Data supplied:
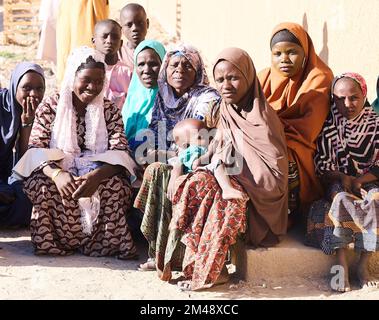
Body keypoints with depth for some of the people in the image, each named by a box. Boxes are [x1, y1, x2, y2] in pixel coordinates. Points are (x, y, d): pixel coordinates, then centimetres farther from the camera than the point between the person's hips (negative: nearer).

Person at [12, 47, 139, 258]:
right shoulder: (51, 106, 1)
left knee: (115, 185, -31)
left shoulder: (109, 110, 3)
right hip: (59, 171, 0)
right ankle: (53, 240, -15)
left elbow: (120, 152, -10)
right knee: (40, 183, -32)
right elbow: (36, 149, -9)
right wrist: (57, 173, -32)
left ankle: (106, 242, -12)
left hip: (97, 173, 0)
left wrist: (97, 175, -32)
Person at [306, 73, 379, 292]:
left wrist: (359, 180, -17)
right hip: (337, 182, 0)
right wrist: (343, 178, -16)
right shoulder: (329, 125, 0)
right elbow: (322, 164, -1)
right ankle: (342, 266, -29)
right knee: (342, 201, -33)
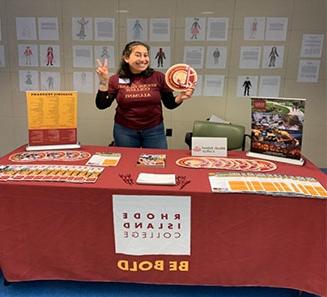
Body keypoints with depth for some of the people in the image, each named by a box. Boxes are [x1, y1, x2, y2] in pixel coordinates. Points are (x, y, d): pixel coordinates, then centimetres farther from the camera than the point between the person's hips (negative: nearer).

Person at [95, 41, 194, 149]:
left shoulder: (158, 77, -6)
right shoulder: (116, 80, -5)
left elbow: (170, 104, 0)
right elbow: (101, 105, -7)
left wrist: (180, 98, -20)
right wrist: (104, 82, -18)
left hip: (154, 130, 0)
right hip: (124, 131, 0)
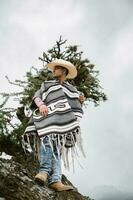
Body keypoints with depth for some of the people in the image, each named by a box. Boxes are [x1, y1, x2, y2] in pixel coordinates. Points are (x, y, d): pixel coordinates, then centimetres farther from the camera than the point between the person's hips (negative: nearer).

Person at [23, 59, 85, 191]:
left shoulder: (72, 89, 30)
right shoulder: (47, 84, 28)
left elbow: (75, 108, 25)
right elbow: (36, 96, 13)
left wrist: (80, 102, 3)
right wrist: (41, 105, -8)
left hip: (64, 122, 2)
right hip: (48, 118, -2)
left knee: (57, 148, -12)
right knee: (48, 141, -27)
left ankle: (55, 180, -24)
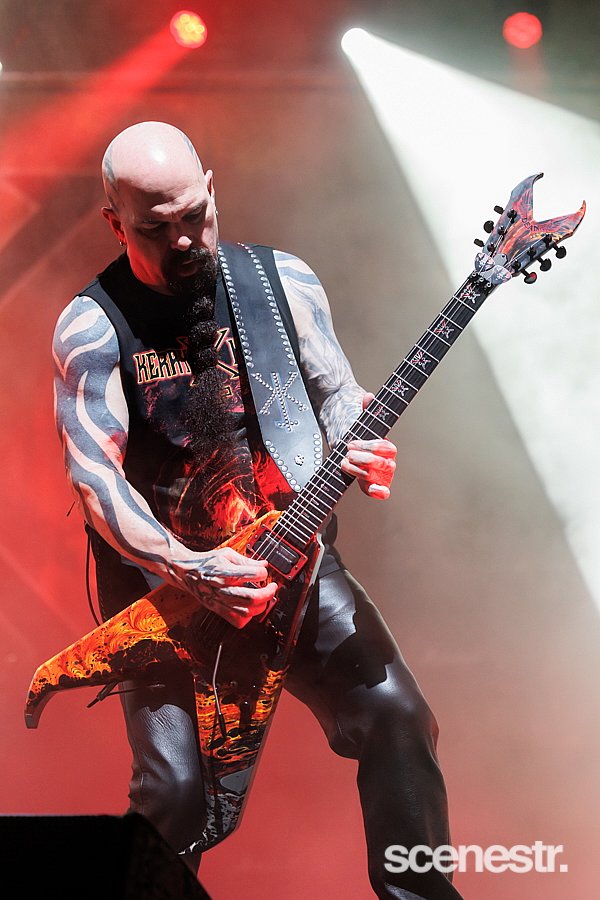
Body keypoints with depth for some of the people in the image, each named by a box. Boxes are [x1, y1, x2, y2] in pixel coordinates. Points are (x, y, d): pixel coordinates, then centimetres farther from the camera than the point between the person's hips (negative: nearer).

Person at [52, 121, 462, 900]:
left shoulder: (283, 279, 0)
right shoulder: (93, 325, -9)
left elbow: (335, 390, 4)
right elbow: (94, 473, -15)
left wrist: (356, 445, -21)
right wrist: (187, 572, -27)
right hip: (161, 581, -2)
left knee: (395, 718, -8)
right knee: (174, 784, -14)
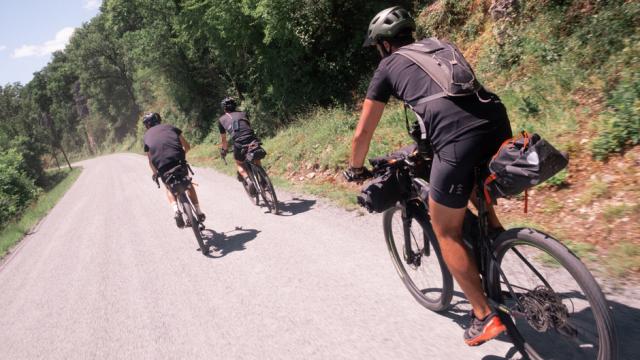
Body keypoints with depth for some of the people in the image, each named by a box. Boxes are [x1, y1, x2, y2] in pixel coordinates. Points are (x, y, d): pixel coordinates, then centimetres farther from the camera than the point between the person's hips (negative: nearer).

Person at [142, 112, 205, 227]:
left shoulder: (146, 136, 25)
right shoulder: (170, 127, 25)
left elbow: (150, 160, 22)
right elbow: (187, 146, 22)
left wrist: (155, 173, 38)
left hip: (161, 164, 0)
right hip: (178, 159, 0)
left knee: (169, 188, 26)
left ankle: (176, 210, 3)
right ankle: (199, 212, 22)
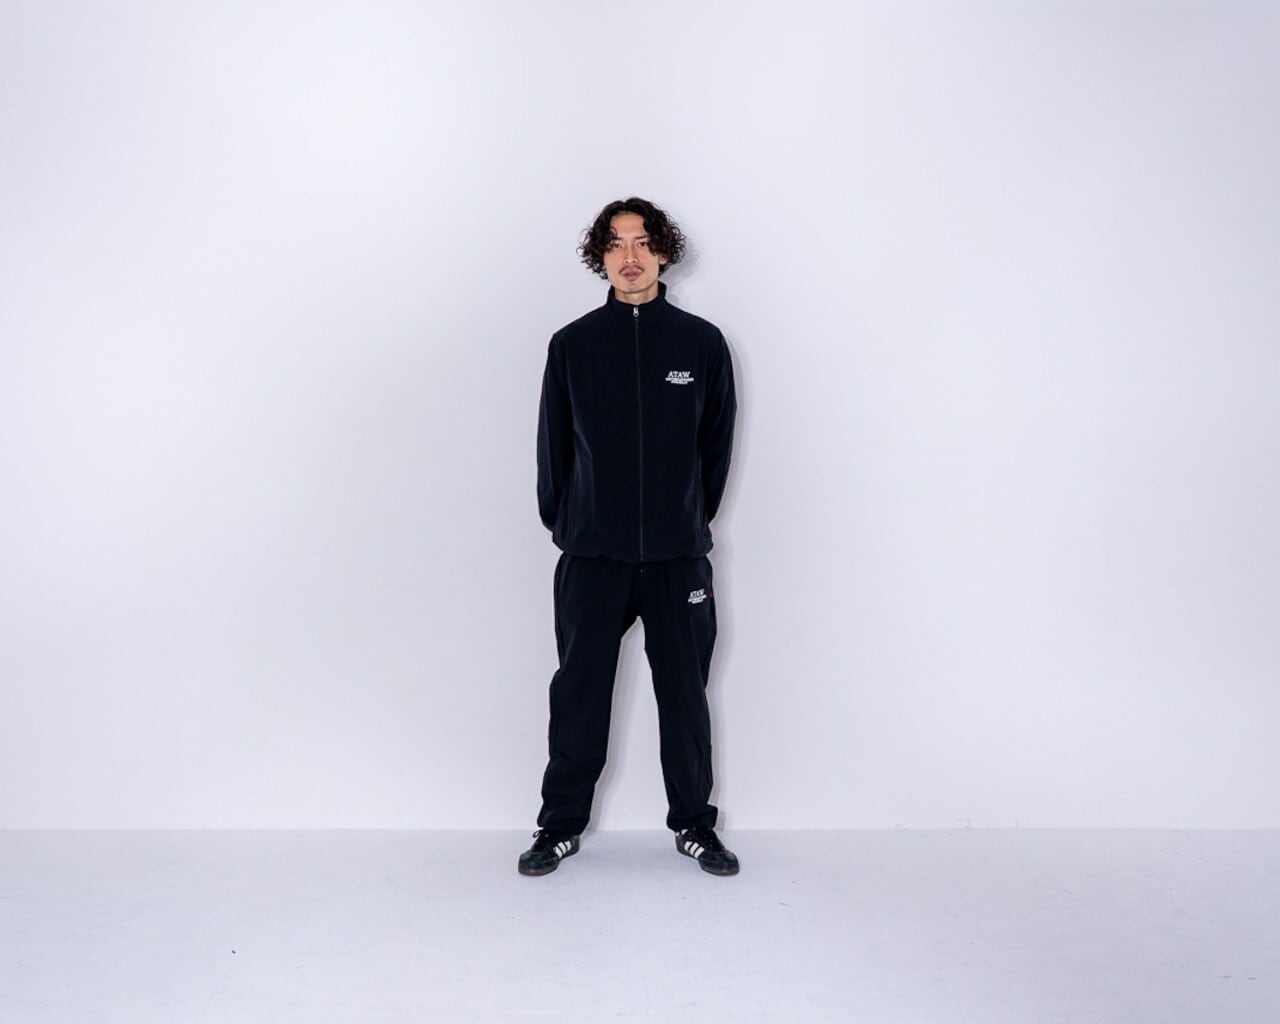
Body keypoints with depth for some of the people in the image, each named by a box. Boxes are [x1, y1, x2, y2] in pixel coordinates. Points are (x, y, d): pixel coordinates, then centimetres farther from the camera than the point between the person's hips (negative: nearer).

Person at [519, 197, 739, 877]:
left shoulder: (701, 342, 2)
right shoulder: (572, 345, 2)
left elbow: (716, 444, 9)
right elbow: (552, 446, 9)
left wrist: (691, 522, 12)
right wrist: (563, 525, 11)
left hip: (679, 556, 0)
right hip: (591, 557, 0)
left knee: (685, 694, 9)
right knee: (578, 693, 7)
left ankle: (694, 824, 27)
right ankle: (561, 825, 25)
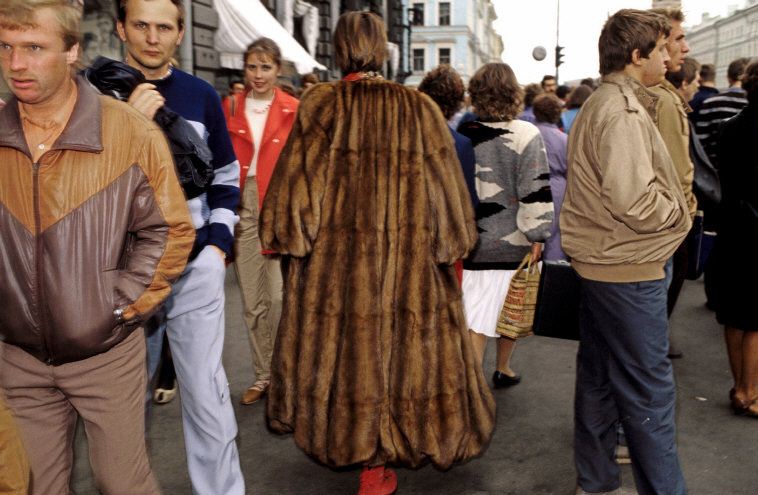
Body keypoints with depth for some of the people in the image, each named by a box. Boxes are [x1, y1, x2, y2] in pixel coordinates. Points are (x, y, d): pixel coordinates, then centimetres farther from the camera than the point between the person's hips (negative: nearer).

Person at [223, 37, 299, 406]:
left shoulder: (293, 111, 2)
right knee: (252, 302, 9)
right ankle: (263, 376, 24)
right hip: (243, 207, 3)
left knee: (280, 298, -7)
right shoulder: (230, 108, 9)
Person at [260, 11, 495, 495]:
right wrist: (450, 246, 10)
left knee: (343, 341, 15)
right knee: (406, 344, 12)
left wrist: (292, 243, 4)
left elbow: (299, 180, -4)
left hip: (335, 253, 0)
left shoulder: (320, 103, -3)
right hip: (409, 253, 1)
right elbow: (445, 183, 2)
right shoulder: (420, 107, 0)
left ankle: (349, 441, 30)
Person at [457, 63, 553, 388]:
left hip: (470, 239, 1)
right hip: (513, 242, -1)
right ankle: (503, 370, 36)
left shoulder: (461, 135, -2)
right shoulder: (526, 135, -10)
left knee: (475, 318, 5)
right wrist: (537, 235, -5)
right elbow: (536, 190, -12)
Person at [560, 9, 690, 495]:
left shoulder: (598, 104, 15)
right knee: (650, 390, 1)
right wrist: (680, 210, -9)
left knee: (598, 377, 17)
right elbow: (634, 201, -27)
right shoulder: (623, 112, -18)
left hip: (597, 262, 10)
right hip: (629, 269, -10)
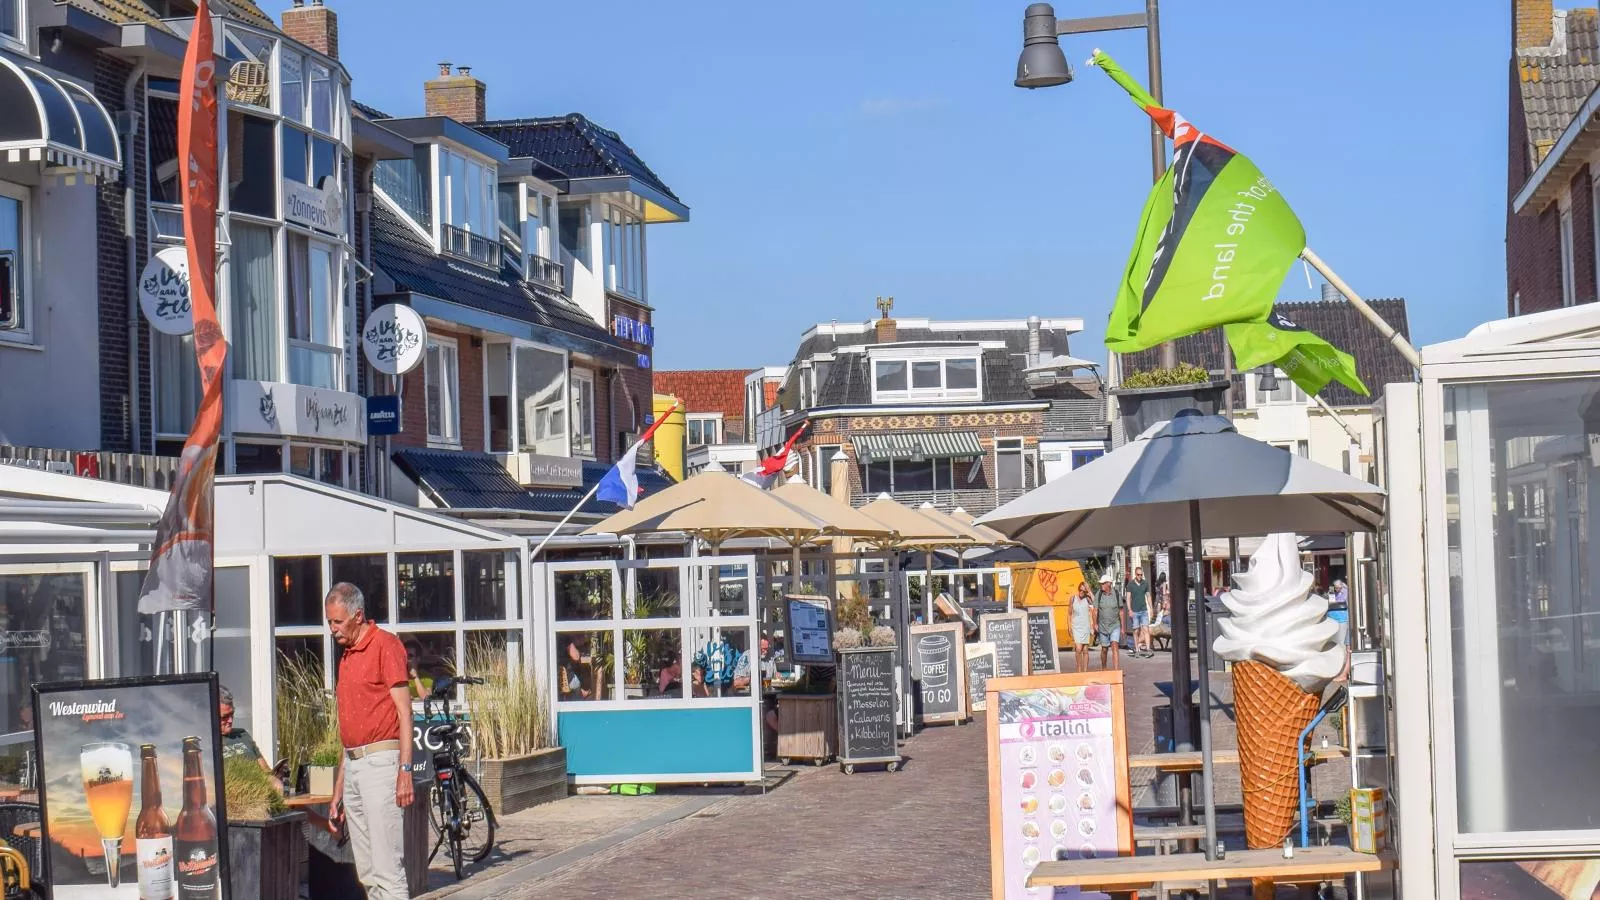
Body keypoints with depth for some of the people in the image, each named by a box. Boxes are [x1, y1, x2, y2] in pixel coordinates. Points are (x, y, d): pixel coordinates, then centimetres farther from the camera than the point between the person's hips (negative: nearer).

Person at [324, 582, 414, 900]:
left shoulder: (385, 645, -5)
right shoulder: (347, 657, 19)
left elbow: (404, 711, -10)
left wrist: (405, 770, -18)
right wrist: (338, 789, 20)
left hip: (381, 762, -9)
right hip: (353, 766, 9)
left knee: (387, 869, -12)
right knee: (367, 873, 8)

Exercise instructions: Of the lines above, retype only those from the line containing "right ankle: (53, 240, -15)" through the line containing "right elbow: (322, 164, -1)", including both, exactly.

Written answer:
right ankle: (53, 240, -15)
left elbow: (120, 152, -10)
right knee: (40, 183, -32)
right elbow: (36, 149, -9)
right wrist: (57, 173, -32)
left ankle: (106, 242, -12)
left hip: (97, 173, 0)
left wrist: (97, 175, -32)
Person at [306, 73, 379, 292]:
left wrist: (359, 180, -17)
right hip: (337, 182, 0)
right wrist: (343, 178, -16)
right shoulder: (329, 125, 0)
right elbow: (322, 164, -1)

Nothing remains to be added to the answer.